◆ READING PASSAGE:
'''

- A dictionary of medical eponyms

Franz von Leydig

Born  1821
Died  1908

Related eponyms

German zoologist and comparative anatomist, born May 21, 1821, Rothenburg ob der Tauber; died April 13, 1908, Rothenburg ob der Tauber.

Biography of Franz von Leydig

Franz von Leydig's work on neural tissue influenced the great Norwegian zoologist and polar explorer Fridtjof Nansen (1861-1931) who shared with Wilhelm His (1841-1904) and Auguste-Henri Forel (1848-1931) priority in establishing the anatomical entity of the nerve cell.

One of three children, Leydig was the only son of Melchior Leydig, a Catholic and a minor public official, and his wife Margareta, a Protestant. Leydig shared his father’s religion as well as his hobbies, the older Leydig being a keen gardener and beekeeper. Leydig himself later recalled that these childhood interests established his lifelong concern with botany and zoology. At the age of twelve the boy acquired a simple microscope, at which he spent most of his free time.

'''

Chart interpretation exercises:
'''

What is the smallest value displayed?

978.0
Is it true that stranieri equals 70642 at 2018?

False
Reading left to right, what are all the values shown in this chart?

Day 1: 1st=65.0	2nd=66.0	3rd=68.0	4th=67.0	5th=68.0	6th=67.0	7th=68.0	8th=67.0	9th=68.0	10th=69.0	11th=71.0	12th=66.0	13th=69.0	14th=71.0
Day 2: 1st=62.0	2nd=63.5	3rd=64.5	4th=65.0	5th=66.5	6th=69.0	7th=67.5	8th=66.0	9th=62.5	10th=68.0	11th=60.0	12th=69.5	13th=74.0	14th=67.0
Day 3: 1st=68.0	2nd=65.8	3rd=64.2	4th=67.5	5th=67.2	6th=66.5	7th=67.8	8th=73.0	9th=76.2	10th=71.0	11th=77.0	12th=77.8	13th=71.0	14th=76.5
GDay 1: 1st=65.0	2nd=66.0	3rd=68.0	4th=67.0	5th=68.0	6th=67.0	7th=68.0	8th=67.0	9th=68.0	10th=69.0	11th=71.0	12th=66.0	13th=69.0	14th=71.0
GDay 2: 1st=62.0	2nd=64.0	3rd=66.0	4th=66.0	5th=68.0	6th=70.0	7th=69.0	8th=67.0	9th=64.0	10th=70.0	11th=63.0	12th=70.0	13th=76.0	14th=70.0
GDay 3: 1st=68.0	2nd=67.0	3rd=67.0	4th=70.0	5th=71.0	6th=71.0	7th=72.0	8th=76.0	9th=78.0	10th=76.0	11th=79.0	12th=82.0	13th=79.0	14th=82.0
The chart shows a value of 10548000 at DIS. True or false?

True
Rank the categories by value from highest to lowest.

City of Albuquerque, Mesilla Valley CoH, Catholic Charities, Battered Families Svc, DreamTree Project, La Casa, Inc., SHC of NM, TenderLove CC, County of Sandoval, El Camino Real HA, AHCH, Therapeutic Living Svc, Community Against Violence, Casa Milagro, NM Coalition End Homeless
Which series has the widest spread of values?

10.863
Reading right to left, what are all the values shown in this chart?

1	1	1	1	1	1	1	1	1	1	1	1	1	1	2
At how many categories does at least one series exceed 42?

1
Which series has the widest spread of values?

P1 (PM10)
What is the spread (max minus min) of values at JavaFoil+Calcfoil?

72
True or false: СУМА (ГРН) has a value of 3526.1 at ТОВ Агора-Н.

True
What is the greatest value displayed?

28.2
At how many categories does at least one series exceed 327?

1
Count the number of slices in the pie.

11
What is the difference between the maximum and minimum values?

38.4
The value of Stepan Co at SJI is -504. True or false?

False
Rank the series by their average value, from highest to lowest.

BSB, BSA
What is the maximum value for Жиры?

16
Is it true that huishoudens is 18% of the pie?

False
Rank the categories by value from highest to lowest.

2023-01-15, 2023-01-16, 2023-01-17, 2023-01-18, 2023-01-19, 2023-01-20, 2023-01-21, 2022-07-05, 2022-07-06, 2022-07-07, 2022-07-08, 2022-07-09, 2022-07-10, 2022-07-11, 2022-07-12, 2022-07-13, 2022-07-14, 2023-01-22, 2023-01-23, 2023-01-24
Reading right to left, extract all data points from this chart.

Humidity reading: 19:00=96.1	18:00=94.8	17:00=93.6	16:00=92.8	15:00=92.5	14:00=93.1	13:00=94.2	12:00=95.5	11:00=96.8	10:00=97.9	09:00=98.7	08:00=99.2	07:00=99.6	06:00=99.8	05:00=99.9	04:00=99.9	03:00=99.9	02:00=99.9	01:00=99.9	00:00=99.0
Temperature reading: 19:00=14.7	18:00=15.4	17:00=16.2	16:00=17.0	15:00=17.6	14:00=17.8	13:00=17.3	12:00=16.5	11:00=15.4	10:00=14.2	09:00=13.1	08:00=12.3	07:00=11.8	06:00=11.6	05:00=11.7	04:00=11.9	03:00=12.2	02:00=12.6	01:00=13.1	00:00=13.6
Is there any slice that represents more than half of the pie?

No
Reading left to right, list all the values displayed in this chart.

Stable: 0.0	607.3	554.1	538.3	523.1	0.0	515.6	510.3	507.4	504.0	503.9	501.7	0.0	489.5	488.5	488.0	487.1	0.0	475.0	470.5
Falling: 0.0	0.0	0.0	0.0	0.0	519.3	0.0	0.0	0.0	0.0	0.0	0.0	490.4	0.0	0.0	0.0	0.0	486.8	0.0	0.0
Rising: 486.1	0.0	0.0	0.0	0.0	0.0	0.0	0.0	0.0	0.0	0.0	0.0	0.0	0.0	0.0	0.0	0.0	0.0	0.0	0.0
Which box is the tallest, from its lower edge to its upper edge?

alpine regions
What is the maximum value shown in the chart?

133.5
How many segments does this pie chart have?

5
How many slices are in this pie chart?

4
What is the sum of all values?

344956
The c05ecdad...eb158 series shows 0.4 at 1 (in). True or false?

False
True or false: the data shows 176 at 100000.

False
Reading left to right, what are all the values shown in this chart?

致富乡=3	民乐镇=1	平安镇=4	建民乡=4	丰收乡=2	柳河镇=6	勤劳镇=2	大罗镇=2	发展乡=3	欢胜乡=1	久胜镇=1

'''

◆ CHECK YOUR UNDERSTANDING:
A - Transcribe the stretch of the Leydig biography from "Related eponyms" through "the nerve cell.".
B - Say whether each statement agrees with the Leydig biography, answering yes or no and quoting the words that decide it.
(i) Leydig was the only son among three children.
(ii) Leydig shared his mother's religion.
(iii) Leydig acquired a simple microscope at the age of fifteen.
C - Answer these questions from the Leydig biography.
(i) In what town was Leydig born and in what town did he die?
(ii) Which zoologist and polar explorer did Leydig's work on neural tissue influence?
(iii) What were the hobbies of Leydig's father?

◆ RESPONSES TO THE TASKS:
A -
Related eponyms

German zoologist and comparative anatomist, born May 21, 1821, Rothenburg ob der Tauber; died April 13, 1908, Rothenburg ob der Tauber.

Biography of Franz von Leydig

Franz von Leydig's work on neural tissue influenced the great Norwegian zoologist and polar explorer Fridtjof Nansen (1861-1931) who shared with Wilhelm His (1841-1904) and Auguste-Henri Forel (1848-1931) priority in establishing the anatomical entity of the nerve cell.

B -
(i) Yes: "One of three children, Leydig was the only son of Melchior Leydig"
(ii) No: "Leydig shared his father’s religion"
(iii) No: "At the age of twelve the boy acquired a simple microscope"

C -
(i) He was born and died in Rothenburg ob der Tauber.
(ii) Fridtjof Nansen.
(iii) Gardening and beekeeping.